Escuchabas aquella canción una y otra vez. Los primeros acordes entraban en ti como una enfermedad. El bajo marcaba el pulso del submundo. Las voces invadían la habitación como una estruendosa y caótica algarabía de manicomio. Todos los locos vivían en ti. El humo iba quedando impregnado en las paredes y en el techo, colapsando el ambiente. Cabezas que estallaban, botellas haciéndose añicos, sonrisas suspendidas en el aire y ojos crujiendo al abrirse y cerrarse. Un letargo demasiado largo. 

Al fin has salido. Las calles nunca han olido mejor. Ha desaparecido el mefítico rastro de pérdida que las impregnaba; se lo tragó la alcantarilla o ascendió a los cielos amarillos. Ahí estás, expuesto en un escaparate, prístina sonrisa en los labios y un guiño que emite un fulgor especial. Ahí donde hemos estado todos: espaldas apoyadas contra la pared, cintas en el pelo, zapatillas destrozadas, camisetas manchadas, saliva gorgoteando de la boca, aguardando un balonazo; futuros que han sido barridos. 

Las calles están vacías y nunca resonaron mejor. No quedan taxis, autobuses, coches patrulla ni motos trucadas en estas vías adoquinadas, en los senderos de esa habitación sin cuarta pared. Puedes gritar, saltar, bailar y nadie irá a detenerte; tampoco a sumársete. No queda nadie en esa Gran vía de luces fundidas. Las bombillas rotas son ondulantes océanos que te llevan, acunándote fríamente. 


Sales al fin a impregnarte de esa primavera que llueve como fuego de los árboles. Te sientas en una solitaria mesa de una terraza, tomas tu café solo y fumas media docena de cigarrillos. Garabateas cualquier cosa en tu ajada libreta, quizá alguna idea furiosa, un sueño olvidado, una meta difuminada, unos versos torcidos. Pateas las calles que haces tuyas, te relacionas de nuevo; es el despertar a un mundo que habías dejado atrás. Vuelve a mezclarte con esa farándula que olvidaste, ponte la máscara y ríe como un demonio. Sé un ejemplo a seguir, luego, bajo mano, urde los planes que mejor te convengan. Bendice a todos con el perfume que robaste del Infierno y sé un santo para los que dejaron de creer. Cree en ti, cree en que la vida es buena y sigue adelante. 
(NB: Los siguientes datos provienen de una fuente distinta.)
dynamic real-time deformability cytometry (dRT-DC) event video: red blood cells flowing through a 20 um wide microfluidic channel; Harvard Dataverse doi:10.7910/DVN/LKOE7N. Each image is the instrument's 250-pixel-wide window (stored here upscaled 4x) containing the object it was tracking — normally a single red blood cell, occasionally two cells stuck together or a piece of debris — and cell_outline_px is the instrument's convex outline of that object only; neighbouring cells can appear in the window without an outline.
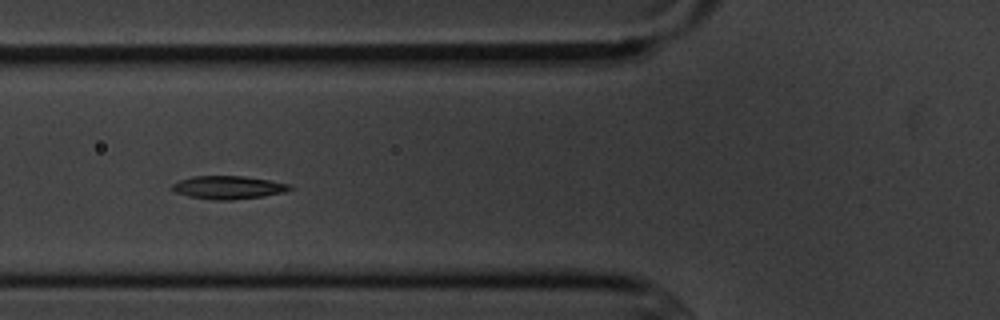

Escucha unas rumbitas el domingo por la tarde, empápate de sidra y cerveza, ríe a carcajadas cuando muera la noche, vanagloriándote de que sigues vivo, de que nadie ha podido exterminarte. Roba unas cuantas sonrisas, produce miradas que derritan edificios y recita unas cuantas epopeyas de sexo y violencia. Inúndate del calor de la gente, acércate a cualquier persona que te guste y consigue sacarle los colores con unos cuantos gestos y dile: «Eres el sol que se sonroja cuando me acerco». Eres la noche para él o para ella, eres la pieza que faltaba en tanto puzzle incompleto.

Escucha una conversación entre tus amigas: «Quedamos y nos arreglamos, y puede que nos toquemos las tetas, y quizá luego nos masturbemos la una a la otra»; fantástico. Que te bauticen todas esas historias y te hagan renacer como el rey y el azote de todas sus andaduras.

Sé su luz, sé su música, sé su motivo y también su pena, su arrepentimiento; sé el error que cometerían una y otra vez, en mil ocasiones hasta perder la cabeza, tal y como tú lo hiciste en tu ausencia en aquella habitación cerrada. Vives rodeado de profanos y frivolidad. Sé, pues, el rey de la mundanidad.